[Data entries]
►
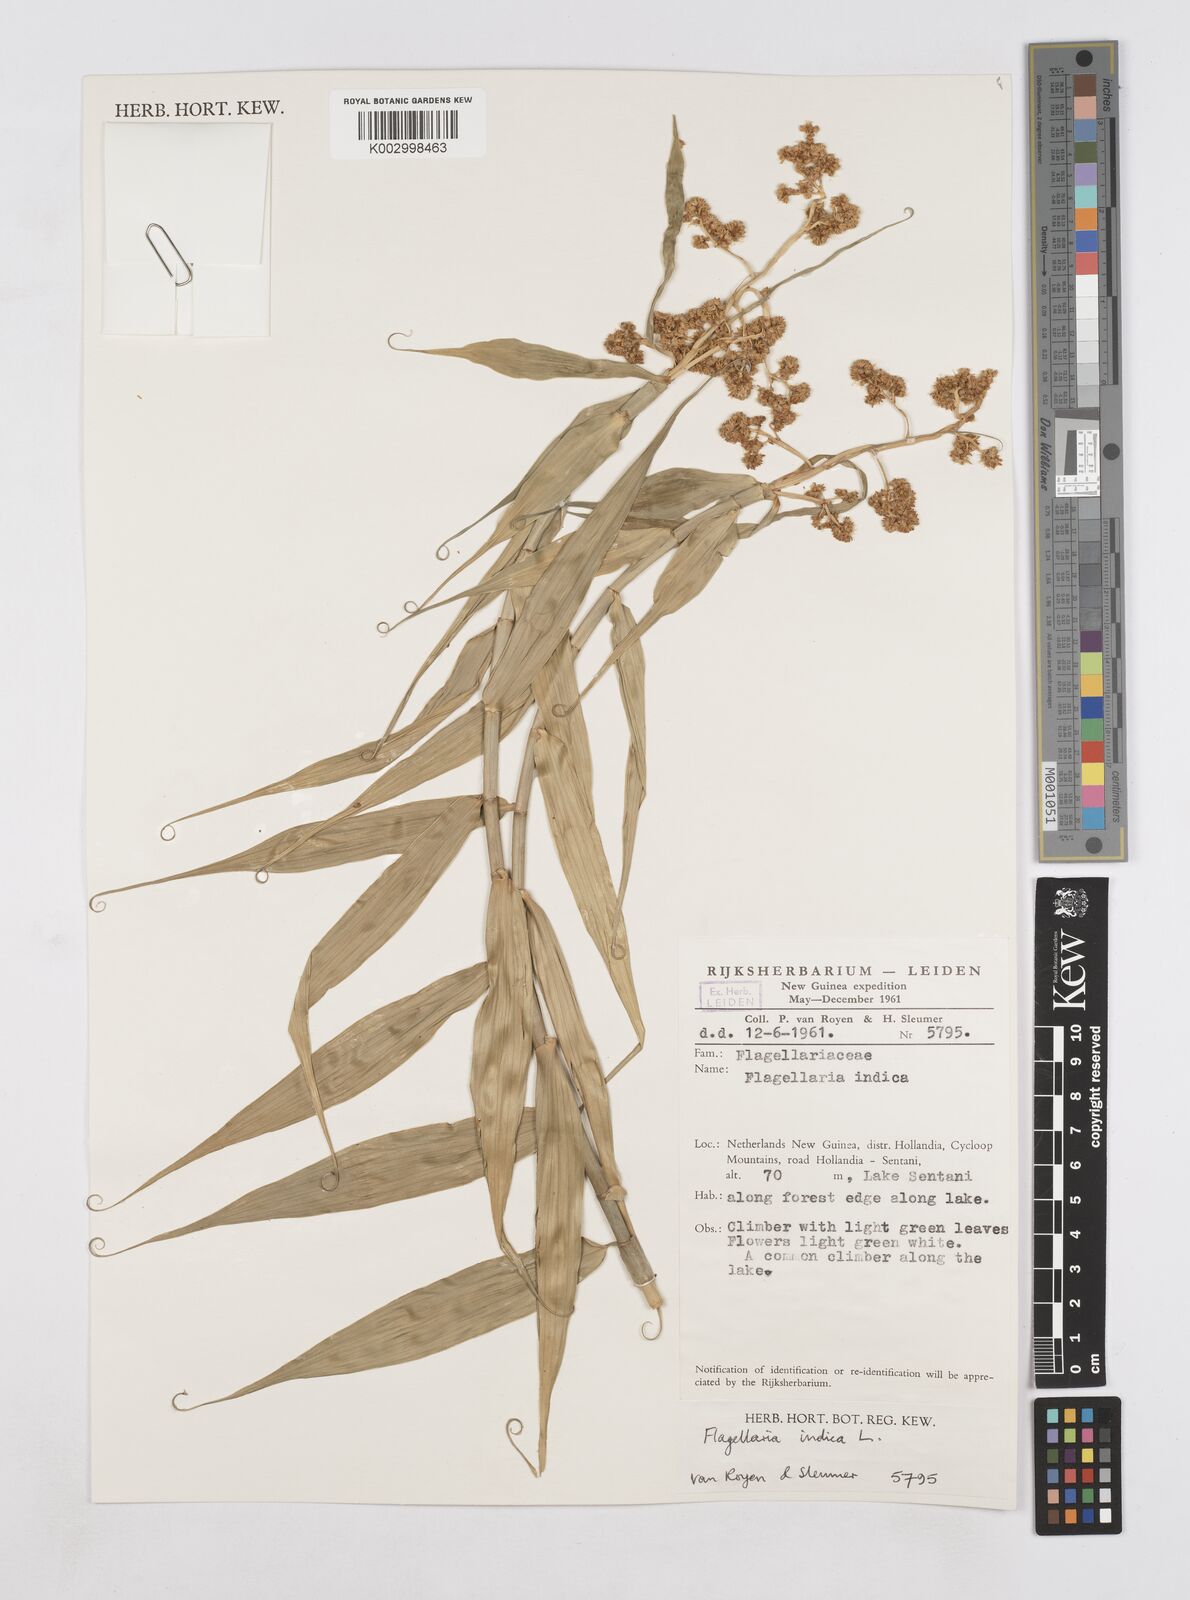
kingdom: Plantae
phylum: Tracheophyta
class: Liliopsida
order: Poales
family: Flagellariaceae
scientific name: Flagellariaceae
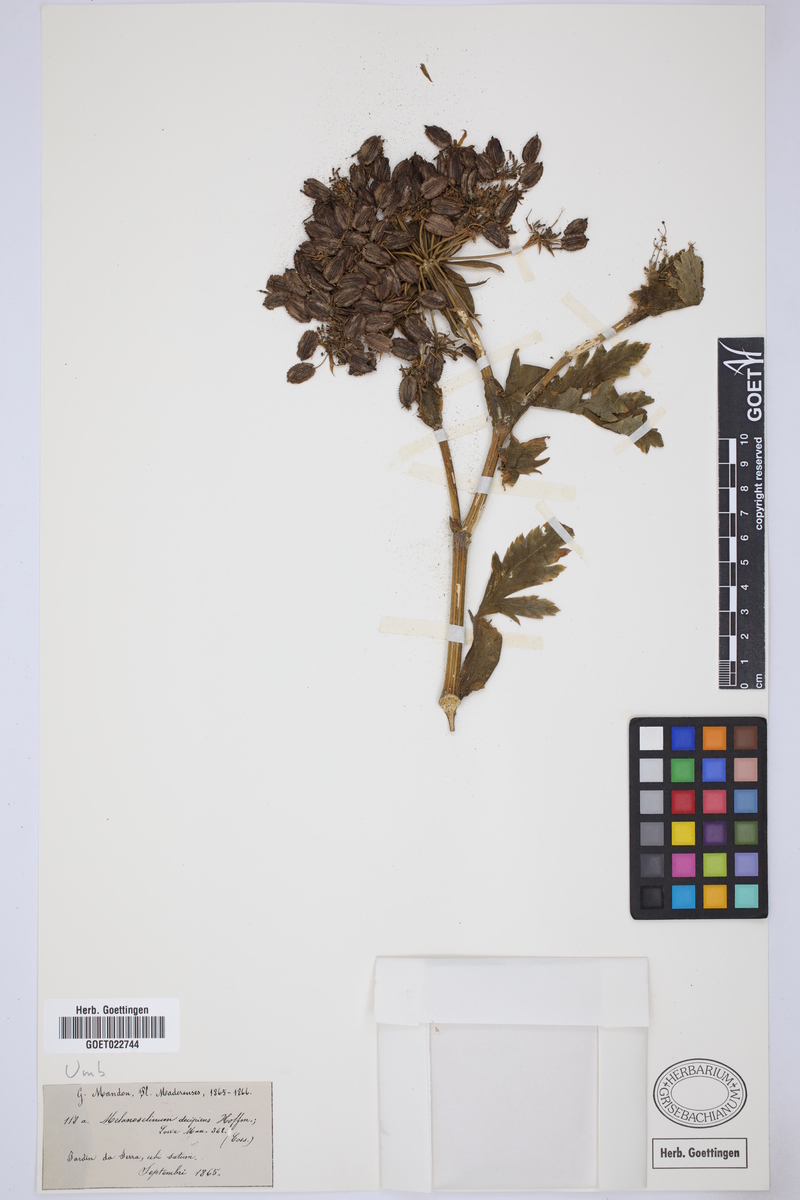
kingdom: Plantae
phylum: Tracheophyta
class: Magnoliopsida
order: Apiales
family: Apiaceae
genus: Daucus
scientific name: Daucus decipiens
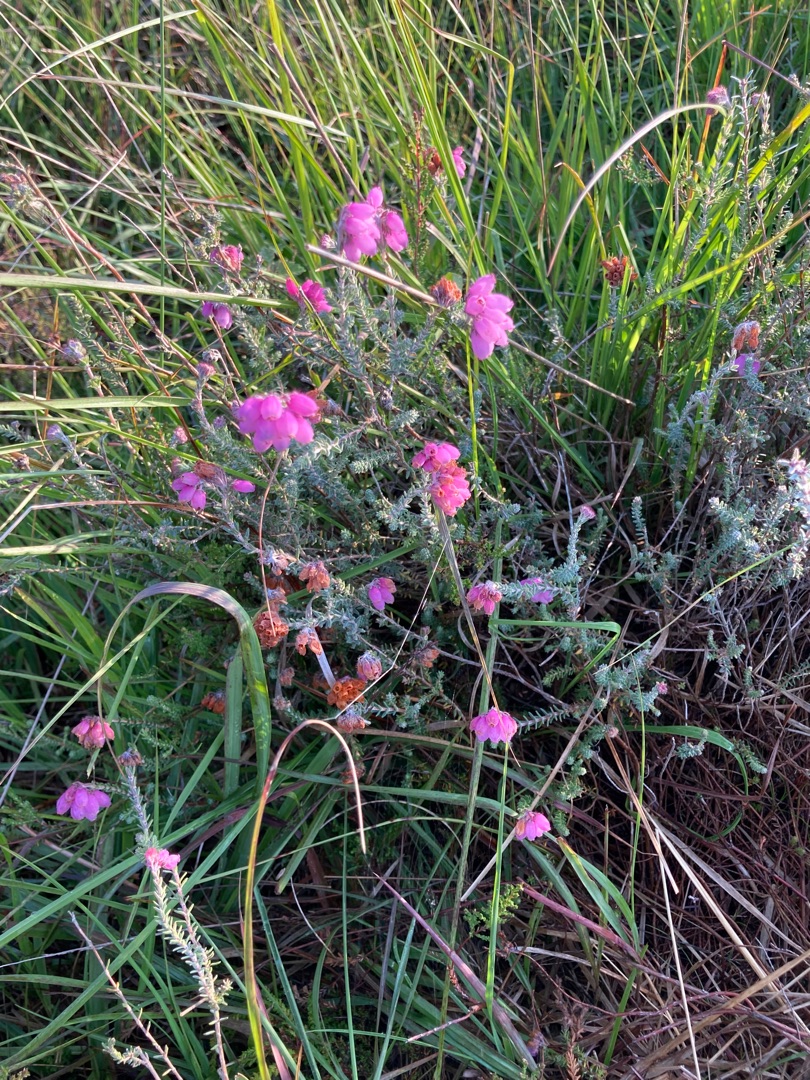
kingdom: Plantae
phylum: Tracheophyta
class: Magnoliopsida
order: Ericales
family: Ericaceae
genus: Erica
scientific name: Erica tetralix
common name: Klokkelyng
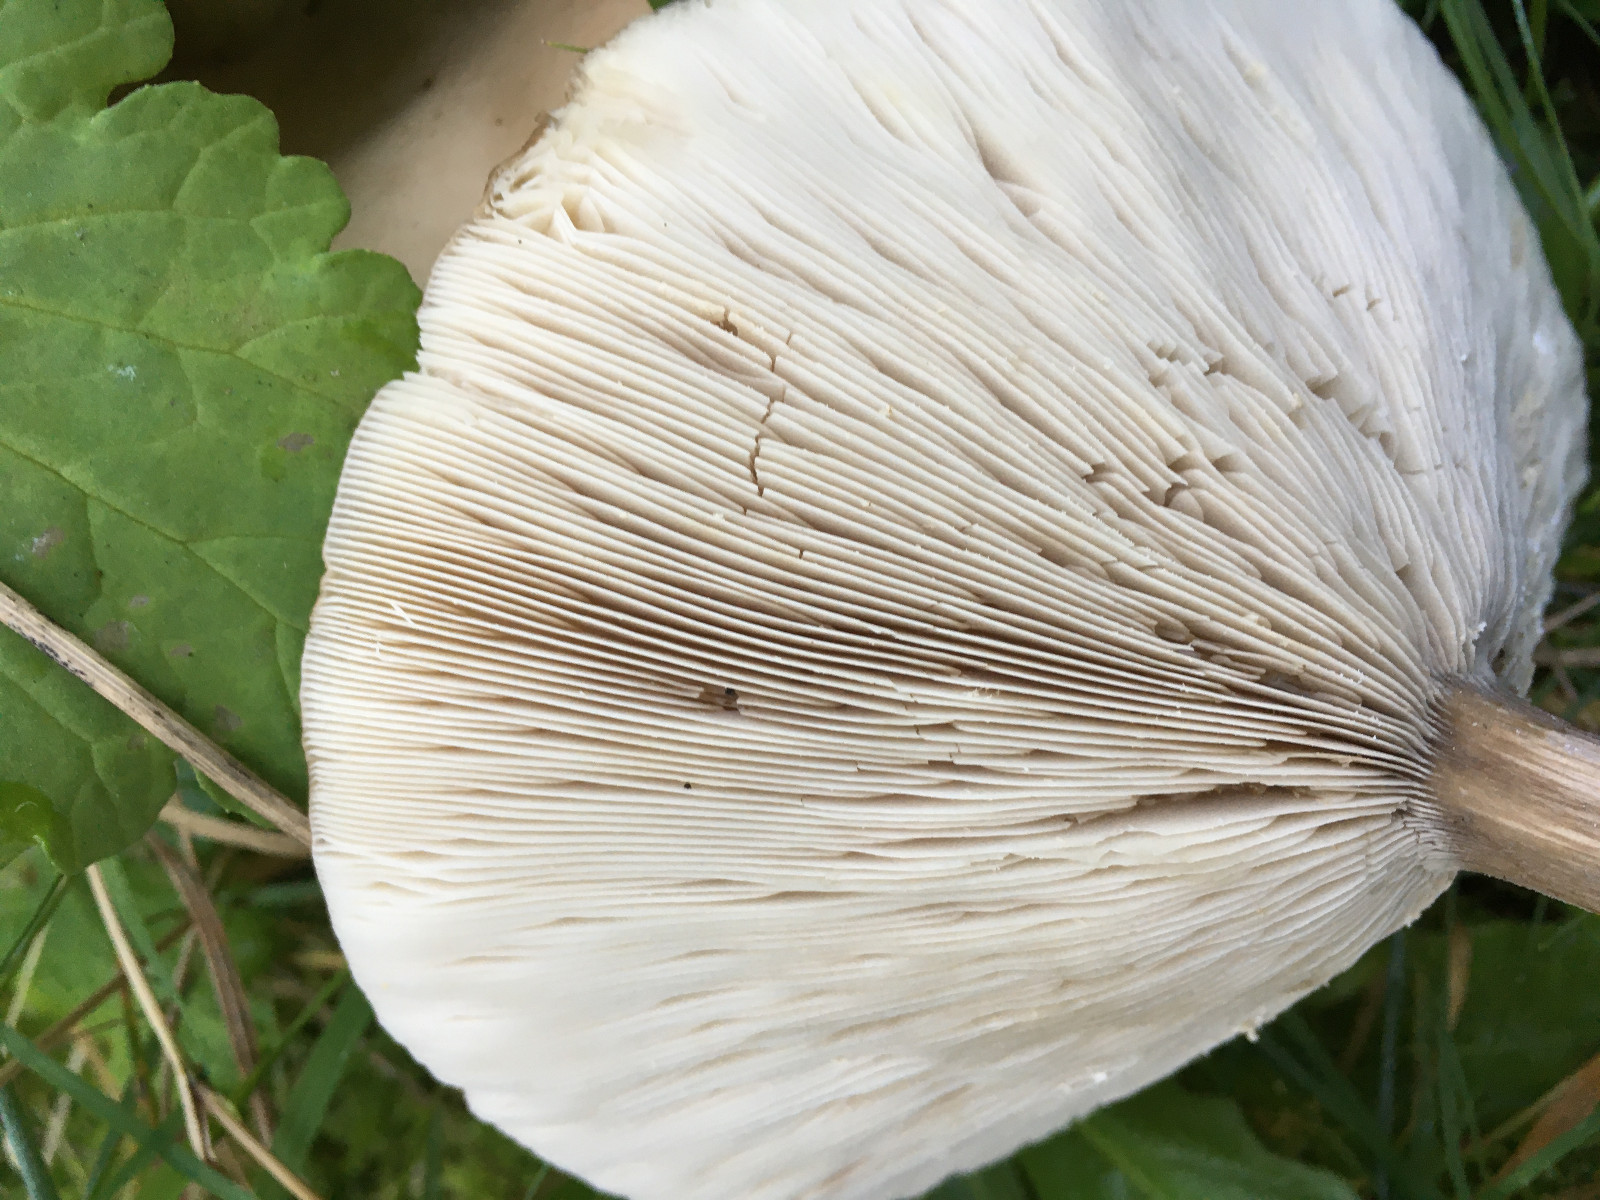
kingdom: Fungi
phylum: Basidiomycota
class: Agaricomycetes
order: Agaricales
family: Tricholomataceae
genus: Melanoleuca
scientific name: Melanoleuca grammopodia
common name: stribestokket munkehat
◄
*WHAT IS NEEDED:*
Write out every line of the listing again, substituting "taxon name" for "scientific name" and keeping everything else the same. Leave out the pictures.

*CORRECT OUTPUT:*
kingdom: Plantae
phylum: Tracheophyta
class: Liliopsida
order: Poales
family: Flagellariaceae
taxon name: Flagellariaceae
kingdom: Plantae
phylum: Tracheophyta
class: Magnoliopsida
order: Apiales
family: Apiaceae
genus: Daucus
taxon name: Daucus decipiens
kingdom: Plantae
phylum: Tracheophyta
class: Magnoliopsida
order: Ericales
family: Ericaceae
genus: Erica
taxon name: Erica tetralix
common name: Klokkelyng
kingdom: Fungi
phylum: Basidiomycota
class: Agaricomycetes
order: Agaricales
family: Tricholomataceae
genus: Melanoleuca
taxon name: Melanoleuca grammopodia
common name: stribestokket munkehat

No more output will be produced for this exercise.